There are many guides on creating SFTP-only accounts, however I found that most of them are outdated and do not make use of the features of OpenSSH. In this HOWTO I describe how I setup an SFTP account to allow a group of users to collaboratively maintain a website.
Requirements
For my SFTP account I had the following requirements:
- Support public key authentication;
- Use a chroot environment;
- Enforce SFTP only.
Configuration
First of all we need to create a group that is used to match the SFTP only users:
sudo groupadd -r sftponly
Now our users need to be made member of the sftponly group, when you create a new user you should use the -G sftponly option on the useradd command:
sudo useradd -m -G sftponly -b /home -s /bin/sh -c 'SFTP account for username' username
If you turn an existing user into an sftponly user you should user the options -a -G sftponly to the usermod command:
sudo usermod -a -G sftponly username
We also need to create the directory into which we will chroot our users, this directory must not be writeable for any of the chroot users, so keep root as owner:
sudo mkdir -p /path/to/chroot sudo chmod 0755 /path/to/chroot
For each user we need to create a directory into which they can write:
sudo mkdir -p /path/to/chroot/username sudo chown username:username /path/to/chroot/username sudo chmod 0700 /path/to/chroot/username
Next, you need to edit the /etc/ssh/sshd_config SSHD configuration and add a new Match to enforce sftp for members of the sftponly group.

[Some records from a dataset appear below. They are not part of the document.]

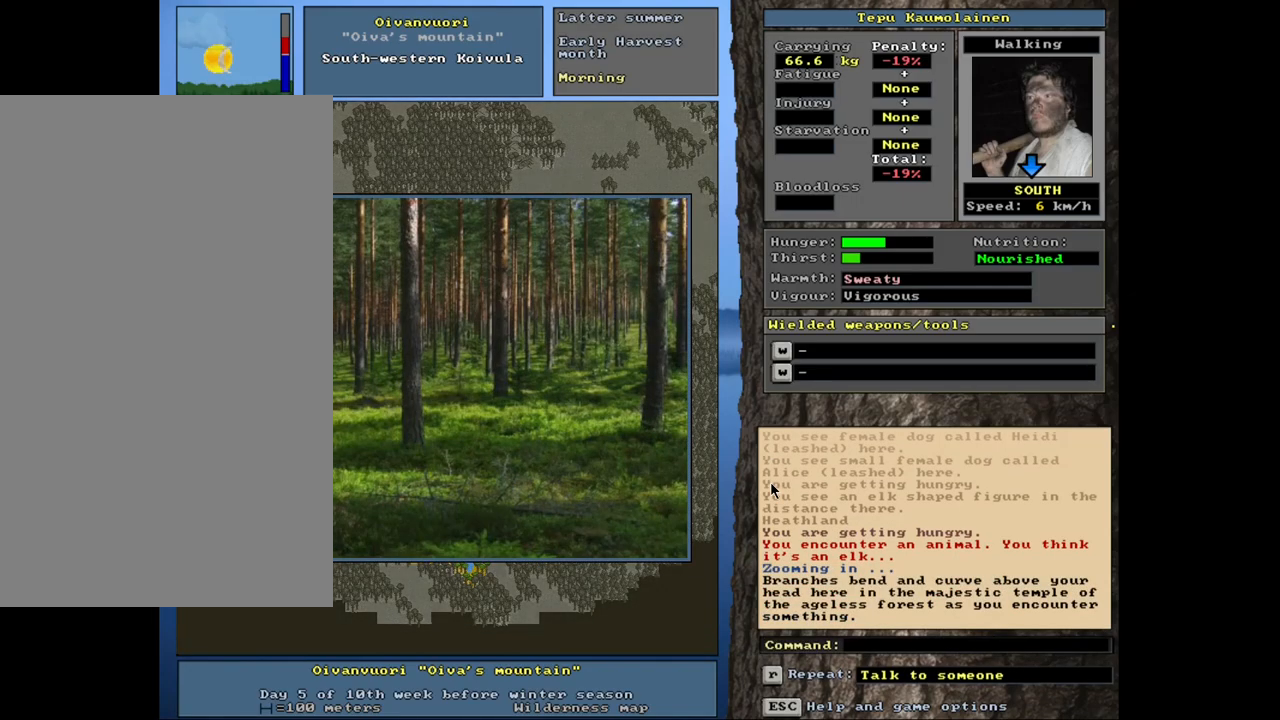
{"keys": [], "mouse": [], "events": []}
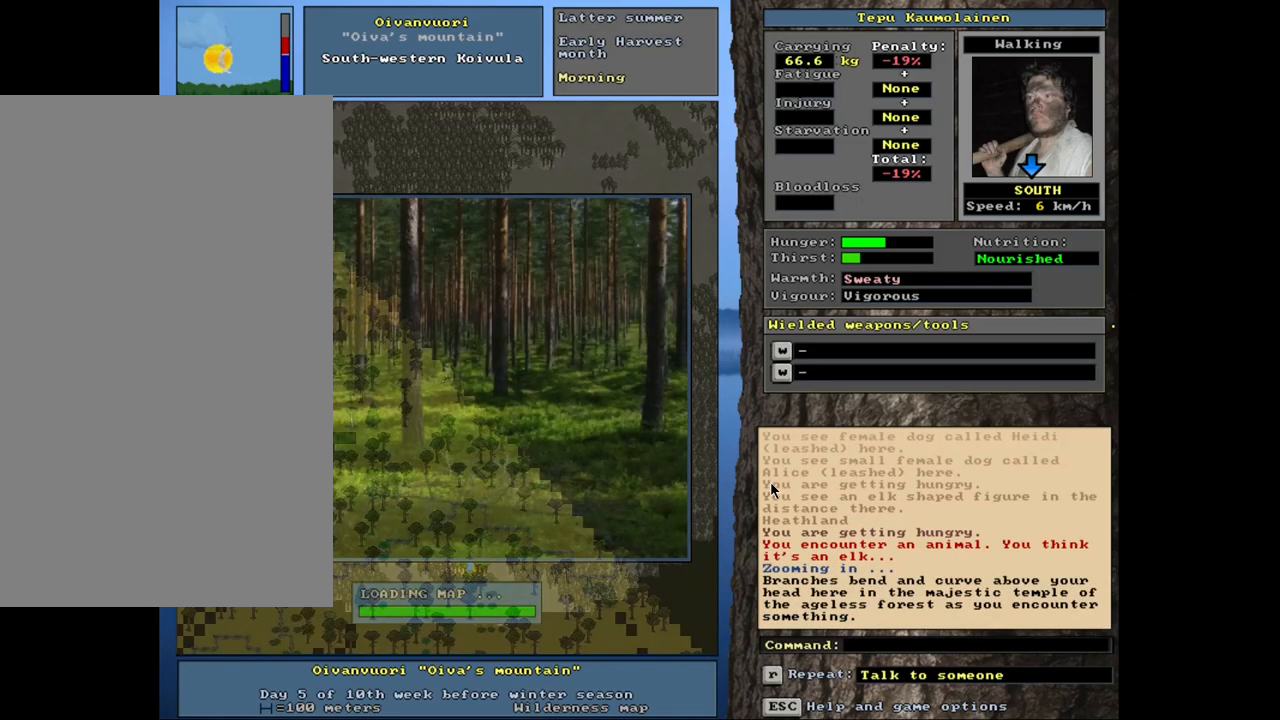
{"keys": [], "mouse": [], "events": []}
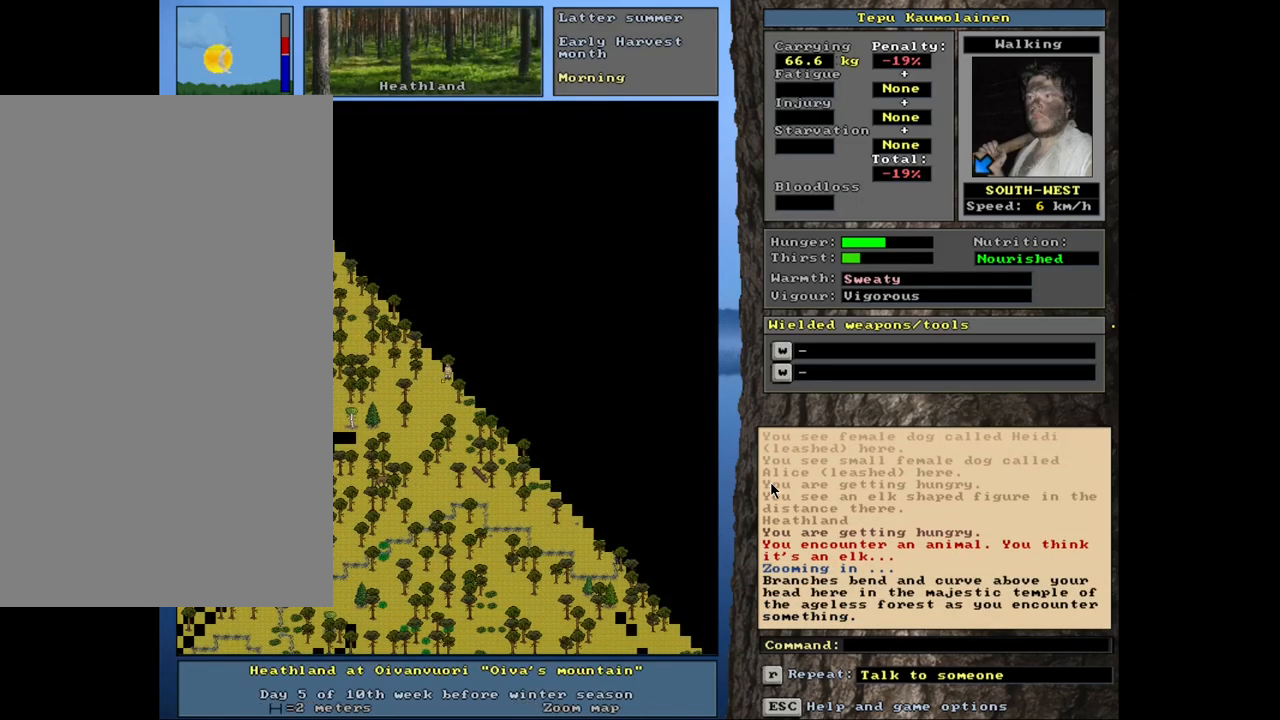
{"keys": [], "mouse": [], "events": []}
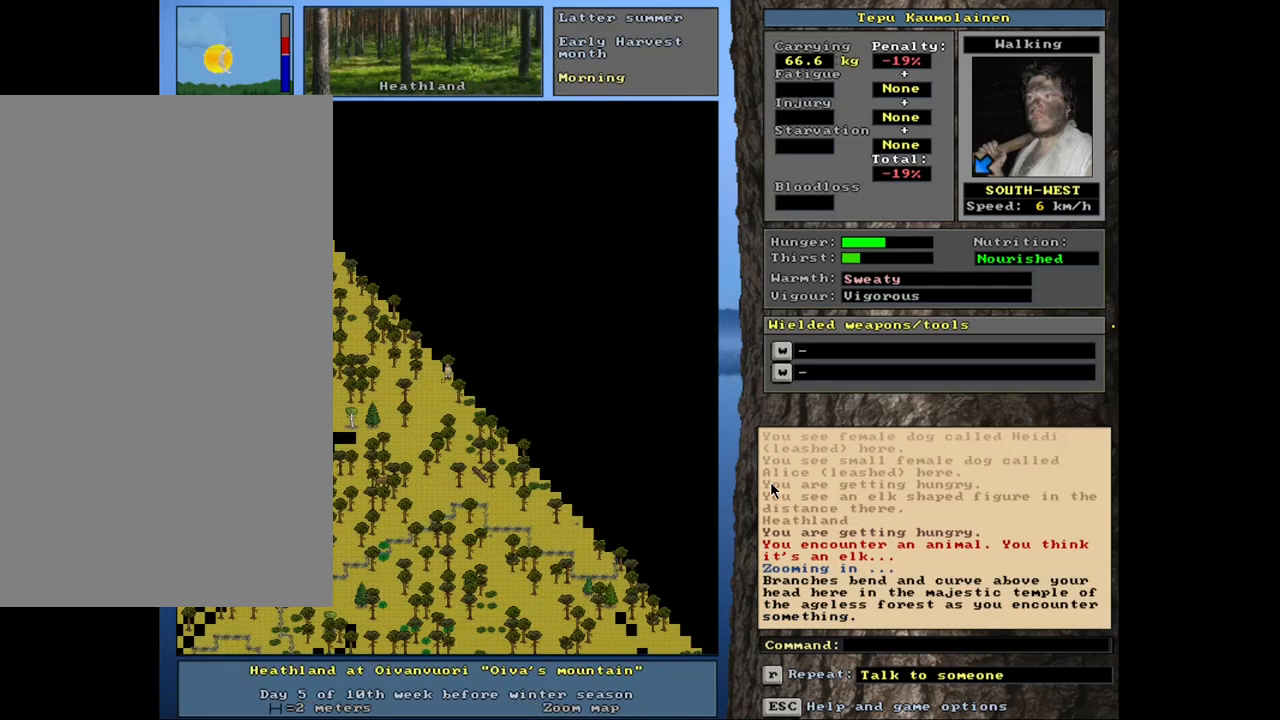
{"keys": [], "mouse": [], "events": []}
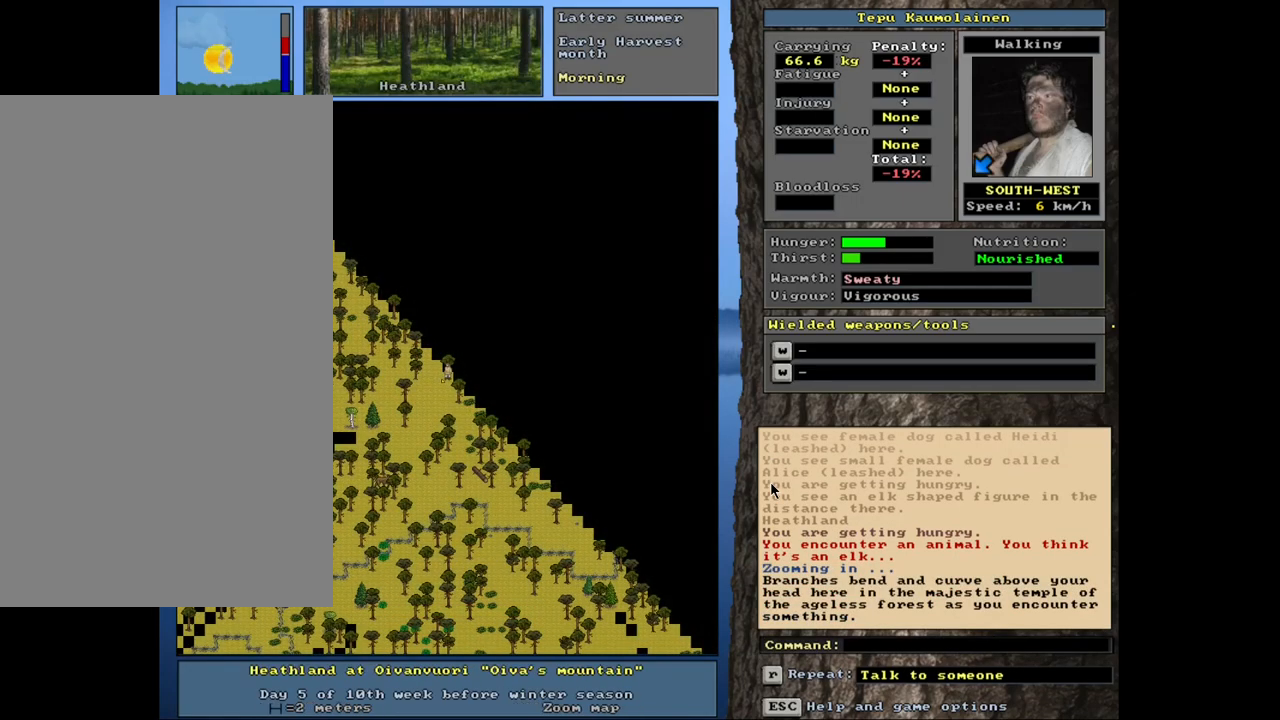
{"keys": ["shift_l"], "mouse": [], "events": [[17, "shift_l", "down"]]}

Match Group sftponly ForceCommand internal-sftp ChrootDirectory /path/to/chroot PubkeyAuthentication yes
Finally we need to install the user’s public key in the home directory of the user. The public key is generated with the command ssh-keygen, and will be found in the home directory (~/.ssh/id_rsa.pub) of the user on his own computer. This file needs to be copied into the file containing the authorized keys on the server (~/.ssh/authorized_keys).
sudo mkdir ~username/.ssh sudo chown username:username ~username/.ssh sudo chmod 0700 ~username/.ssh sudo cat id_rsa.pub >> ~username/.ssh/authorized_keys sudo chown username:username ~username/.ssh/authorized_keys
Conclusions
With these steps I created a highly secured environment that allows users to upload files. This setup has significant advantages over old-fashioned FTP accounts. It is more secure than the plain text authentication of traditional FTP; it is more firewall friendly since it will only use a single port (22/tcp) and it does away with password authentication, which is one mayor risks on the internet.